Task description
Extract every line from the rows below that contains the string "dotnet".
#### Provided material
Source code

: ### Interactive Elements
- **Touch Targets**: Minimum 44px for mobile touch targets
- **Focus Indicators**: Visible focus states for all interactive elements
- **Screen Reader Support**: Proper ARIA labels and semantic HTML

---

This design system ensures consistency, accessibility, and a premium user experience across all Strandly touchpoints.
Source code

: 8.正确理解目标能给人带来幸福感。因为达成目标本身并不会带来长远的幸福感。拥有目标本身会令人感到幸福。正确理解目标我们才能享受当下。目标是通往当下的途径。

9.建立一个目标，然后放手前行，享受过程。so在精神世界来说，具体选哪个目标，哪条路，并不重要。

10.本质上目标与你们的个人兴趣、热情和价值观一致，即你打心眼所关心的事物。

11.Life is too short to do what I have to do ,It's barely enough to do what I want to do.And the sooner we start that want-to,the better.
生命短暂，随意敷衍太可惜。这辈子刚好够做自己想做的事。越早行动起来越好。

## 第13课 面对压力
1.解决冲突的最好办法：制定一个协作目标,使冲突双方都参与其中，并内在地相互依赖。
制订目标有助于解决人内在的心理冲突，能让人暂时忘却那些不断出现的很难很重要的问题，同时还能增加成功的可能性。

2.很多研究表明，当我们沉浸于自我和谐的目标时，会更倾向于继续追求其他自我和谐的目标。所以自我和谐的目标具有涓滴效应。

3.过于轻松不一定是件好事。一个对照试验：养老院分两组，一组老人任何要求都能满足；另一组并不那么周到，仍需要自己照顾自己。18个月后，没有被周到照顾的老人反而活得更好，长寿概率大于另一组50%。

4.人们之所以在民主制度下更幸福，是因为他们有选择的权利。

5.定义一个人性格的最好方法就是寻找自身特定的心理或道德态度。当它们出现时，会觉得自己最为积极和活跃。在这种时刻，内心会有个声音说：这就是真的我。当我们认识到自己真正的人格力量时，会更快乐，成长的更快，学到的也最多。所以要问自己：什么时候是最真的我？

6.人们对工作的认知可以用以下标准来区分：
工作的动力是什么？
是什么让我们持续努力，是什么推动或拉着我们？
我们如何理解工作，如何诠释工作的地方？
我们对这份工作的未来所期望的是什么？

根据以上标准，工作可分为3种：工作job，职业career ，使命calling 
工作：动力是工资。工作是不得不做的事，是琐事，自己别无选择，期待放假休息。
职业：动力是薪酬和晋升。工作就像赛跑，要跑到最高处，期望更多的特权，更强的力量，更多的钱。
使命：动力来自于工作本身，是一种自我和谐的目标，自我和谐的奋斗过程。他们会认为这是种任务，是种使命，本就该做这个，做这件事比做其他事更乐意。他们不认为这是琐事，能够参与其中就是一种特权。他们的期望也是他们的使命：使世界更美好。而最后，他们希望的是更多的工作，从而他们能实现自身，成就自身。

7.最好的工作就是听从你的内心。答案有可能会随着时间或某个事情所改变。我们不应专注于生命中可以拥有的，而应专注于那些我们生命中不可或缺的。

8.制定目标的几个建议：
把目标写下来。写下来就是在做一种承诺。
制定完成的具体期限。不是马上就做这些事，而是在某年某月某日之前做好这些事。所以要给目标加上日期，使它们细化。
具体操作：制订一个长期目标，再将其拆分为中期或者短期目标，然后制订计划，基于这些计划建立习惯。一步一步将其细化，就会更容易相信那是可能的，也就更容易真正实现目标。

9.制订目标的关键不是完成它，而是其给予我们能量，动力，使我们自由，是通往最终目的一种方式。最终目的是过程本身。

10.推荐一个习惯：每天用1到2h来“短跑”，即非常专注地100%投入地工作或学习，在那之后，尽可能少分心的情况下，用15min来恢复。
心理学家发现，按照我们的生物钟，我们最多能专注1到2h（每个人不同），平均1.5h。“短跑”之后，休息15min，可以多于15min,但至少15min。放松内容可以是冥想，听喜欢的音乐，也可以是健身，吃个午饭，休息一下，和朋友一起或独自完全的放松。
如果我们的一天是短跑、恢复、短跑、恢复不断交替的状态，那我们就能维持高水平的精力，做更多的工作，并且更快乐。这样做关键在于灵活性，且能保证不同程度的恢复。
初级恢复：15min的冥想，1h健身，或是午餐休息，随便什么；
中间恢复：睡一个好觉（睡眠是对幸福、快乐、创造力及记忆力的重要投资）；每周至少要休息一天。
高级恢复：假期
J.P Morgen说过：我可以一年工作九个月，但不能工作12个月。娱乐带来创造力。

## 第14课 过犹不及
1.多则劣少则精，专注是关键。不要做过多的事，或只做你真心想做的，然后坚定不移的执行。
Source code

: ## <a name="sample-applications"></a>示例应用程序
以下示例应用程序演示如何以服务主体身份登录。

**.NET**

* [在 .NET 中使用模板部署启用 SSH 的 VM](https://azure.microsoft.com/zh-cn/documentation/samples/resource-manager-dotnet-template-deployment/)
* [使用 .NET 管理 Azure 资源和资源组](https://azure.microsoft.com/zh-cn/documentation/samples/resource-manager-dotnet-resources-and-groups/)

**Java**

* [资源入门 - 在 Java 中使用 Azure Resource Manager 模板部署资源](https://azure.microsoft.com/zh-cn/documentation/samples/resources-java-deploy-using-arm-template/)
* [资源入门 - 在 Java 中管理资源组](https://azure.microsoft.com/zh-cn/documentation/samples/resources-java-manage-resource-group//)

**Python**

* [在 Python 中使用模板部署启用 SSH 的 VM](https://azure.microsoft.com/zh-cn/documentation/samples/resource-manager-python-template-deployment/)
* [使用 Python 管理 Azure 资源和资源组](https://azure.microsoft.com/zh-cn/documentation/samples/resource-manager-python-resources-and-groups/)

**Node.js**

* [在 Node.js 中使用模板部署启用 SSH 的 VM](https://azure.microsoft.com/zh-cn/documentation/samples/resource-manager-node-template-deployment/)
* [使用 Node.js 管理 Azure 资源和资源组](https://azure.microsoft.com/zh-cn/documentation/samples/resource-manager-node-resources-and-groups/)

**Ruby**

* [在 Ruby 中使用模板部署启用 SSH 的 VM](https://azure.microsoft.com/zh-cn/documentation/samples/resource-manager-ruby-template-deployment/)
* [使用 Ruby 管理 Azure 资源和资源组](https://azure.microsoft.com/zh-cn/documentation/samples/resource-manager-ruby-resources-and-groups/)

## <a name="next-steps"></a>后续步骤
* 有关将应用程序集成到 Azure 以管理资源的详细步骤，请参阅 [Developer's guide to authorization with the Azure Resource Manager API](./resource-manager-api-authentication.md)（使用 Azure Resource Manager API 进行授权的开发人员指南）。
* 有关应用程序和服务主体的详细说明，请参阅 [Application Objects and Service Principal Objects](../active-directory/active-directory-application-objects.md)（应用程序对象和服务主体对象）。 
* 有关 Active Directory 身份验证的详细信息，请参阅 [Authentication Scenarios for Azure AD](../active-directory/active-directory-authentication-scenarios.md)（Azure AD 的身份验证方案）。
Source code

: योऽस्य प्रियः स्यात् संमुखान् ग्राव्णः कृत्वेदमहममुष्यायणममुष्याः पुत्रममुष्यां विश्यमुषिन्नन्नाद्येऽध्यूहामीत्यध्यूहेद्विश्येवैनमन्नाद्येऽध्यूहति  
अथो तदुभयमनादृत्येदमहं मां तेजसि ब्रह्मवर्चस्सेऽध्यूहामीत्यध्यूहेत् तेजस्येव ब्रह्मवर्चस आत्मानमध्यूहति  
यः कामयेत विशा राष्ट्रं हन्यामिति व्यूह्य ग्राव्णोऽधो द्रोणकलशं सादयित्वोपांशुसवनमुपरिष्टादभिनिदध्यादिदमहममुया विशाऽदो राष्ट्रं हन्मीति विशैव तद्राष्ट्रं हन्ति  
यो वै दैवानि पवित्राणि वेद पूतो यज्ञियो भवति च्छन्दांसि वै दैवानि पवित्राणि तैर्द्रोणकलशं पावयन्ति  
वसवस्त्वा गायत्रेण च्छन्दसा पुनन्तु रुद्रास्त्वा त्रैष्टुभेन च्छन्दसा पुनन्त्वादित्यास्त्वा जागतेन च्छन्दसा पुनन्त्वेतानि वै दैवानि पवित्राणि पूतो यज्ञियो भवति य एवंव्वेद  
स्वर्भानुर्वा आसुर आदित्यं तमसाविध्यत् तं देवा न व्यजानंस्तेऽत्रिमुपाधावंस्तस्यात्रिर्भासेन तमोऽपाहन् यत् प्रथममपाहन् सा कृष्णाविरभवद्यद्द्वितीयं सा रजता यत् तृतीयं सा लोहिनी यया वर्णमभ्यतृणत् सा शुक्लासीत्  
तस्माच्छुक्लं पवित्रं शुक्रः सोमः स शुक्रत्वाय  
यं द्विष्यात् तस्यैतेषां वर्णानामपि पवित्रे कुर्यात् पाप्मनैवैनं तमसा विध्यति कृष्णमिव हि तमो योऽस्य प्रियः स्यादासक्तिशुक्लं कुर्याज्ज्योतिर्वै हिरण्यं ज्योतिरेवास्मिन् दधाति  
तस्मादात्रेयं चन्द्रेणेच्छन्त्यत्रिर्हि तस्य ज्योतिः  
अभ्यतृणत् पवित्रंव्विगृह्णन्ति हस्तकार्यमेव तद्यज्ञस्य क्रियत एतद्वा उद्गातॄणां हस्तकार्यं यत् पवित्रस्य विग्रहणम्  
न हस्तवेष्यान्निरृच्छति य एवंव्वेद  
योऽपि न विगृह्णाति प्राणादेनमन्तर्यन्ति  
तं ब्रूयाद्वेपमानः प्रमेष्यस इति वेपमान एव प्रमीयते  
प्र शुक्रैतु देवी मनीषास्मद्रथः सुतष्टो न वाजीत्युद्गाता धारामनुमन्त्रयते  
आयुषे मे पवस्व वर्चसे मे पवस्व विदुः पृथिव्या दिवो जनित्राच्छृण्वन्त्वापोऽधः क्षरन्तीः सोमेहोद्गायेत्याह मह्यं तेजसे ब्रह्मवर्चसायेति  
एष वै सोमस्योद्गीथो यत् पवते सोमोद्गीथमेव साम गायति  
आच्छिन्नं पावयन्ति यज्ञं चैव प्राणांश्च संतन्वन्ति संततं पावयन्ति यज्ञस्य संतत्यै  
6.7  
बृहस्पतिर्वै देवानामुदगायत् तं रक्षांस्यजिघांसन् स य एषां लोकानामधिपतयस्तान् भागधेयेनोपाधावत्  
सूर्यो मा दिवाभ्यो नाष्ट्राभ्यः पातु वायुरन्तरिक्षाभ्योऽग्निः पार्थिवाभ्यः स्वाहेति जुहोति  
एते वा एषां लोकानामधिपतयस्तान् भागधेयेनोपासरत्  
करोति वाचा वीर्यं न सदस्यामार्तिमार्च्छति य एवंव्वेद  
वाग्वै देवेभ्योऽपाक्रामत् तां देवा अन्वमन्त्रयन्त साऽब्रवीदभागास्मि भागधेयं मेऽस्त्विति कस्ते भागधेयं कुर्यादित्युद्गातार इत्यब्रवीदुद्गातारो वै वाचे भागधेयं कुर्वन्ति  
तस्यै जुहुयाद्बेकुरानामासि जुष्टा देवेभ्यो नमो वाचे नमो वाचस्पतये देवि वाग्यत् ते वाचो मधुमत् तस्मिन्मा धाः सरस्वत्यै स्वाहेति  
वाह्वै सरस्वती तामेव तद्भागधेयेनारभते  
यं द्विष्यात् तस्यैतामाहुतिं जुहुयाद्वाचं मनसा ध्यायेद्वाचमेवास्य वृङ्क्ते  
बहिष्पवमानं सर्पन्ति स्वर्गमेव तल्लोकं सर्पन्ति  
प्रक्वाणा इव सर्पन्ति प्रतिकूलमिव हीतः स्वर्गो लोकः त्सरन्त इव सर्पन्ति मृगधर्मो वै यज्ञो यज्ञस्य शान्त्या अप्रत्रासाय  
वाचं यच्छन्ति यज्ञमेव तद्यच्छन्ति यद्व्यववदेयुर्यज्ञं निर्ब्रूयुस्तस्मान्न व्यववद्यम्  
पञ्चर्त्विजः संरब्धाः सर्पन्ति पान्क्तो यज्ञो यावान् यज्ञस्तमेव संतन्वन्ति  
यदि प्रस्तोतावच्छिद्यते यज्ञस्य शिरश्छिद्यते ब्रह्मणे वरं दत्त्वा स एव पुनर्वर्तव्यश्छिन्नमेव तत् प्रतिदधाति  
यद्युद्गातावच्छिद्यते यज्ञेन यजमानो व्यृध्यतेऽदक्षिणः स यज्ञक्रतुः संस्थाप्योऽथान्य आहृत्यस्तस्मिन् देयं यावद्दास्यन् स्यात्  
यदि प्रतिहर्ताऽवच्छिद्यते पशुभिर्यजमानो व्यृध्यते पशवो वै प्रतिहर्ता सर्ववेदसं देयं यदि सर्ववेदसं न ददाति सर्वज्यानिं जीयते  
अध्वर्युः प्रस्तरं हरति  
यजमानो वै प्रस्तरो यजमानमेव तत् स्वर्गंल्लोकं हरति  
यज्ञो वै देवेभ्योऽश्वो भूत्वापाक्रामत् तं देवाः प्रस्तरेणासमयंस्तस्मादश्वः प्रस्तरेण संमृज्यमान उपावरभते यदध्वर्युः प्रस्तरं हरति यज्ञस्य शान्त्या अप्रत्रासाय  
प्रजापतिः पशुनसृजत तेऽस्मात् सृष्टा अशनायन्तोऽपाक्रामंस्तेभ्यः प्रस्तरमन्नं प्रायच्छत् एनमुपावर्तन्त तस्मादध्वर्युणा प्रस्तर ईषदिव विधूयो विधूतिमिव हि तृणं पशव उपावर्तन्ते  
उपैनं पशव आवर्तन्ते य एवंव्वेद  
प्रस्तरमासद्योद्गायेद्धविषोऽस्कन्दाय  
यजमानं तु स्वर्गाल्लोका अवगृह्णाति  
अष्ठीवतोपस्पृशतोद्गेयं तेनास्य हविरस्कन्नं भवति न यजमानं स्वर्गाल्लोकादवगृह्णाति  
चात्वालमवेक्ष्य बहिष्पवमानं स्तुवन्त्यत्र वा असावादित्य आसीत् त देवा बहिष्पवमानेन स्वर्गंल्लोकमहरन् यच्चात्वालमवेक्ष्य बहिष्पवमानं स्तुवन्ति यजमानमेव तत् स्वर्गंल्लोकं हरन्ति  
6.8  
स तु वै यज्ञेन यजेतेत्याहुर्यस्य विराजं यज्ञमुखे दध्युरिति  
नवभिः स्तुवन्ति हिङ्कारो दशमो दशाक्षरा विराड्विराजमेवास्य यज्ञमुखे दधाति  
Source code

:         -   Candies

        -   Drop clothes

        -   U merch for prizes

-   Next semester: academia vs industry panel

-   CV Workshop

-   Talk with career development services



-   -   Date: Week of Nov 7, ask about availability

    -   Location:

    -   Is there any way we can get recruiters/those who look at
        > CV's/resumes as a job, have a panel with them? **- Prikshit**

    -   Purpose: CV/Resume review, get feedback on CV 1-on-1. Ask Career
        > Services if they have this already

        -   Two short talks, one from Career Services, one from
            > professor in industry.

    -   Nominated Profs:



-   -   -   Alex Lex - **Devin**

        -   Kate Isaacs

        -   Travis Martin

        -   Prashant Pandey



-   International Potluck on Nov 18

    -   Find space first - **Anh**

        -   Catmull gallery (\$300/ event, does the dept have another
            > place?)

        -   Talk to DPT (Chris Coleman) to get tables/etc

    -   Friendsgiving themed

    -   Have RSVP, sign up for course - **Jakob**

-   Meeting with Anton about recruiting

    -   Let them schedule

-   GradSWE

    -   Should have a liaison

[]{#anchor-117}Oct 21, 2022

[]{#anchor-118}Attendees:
########
Response area
* [在 .NET 中使用模板部署启用 SSH 的 VM](https://azure.microsoft.com/zh-cn/documentation/samples/resource-manager-dotnet-template-deployment/)
* [使用 .NET 管理 Azure 资源和资源组](https://azure.microsoft.com/zh-cn/documentation/samples/resource-manager-dotnet-resources-and-groups/)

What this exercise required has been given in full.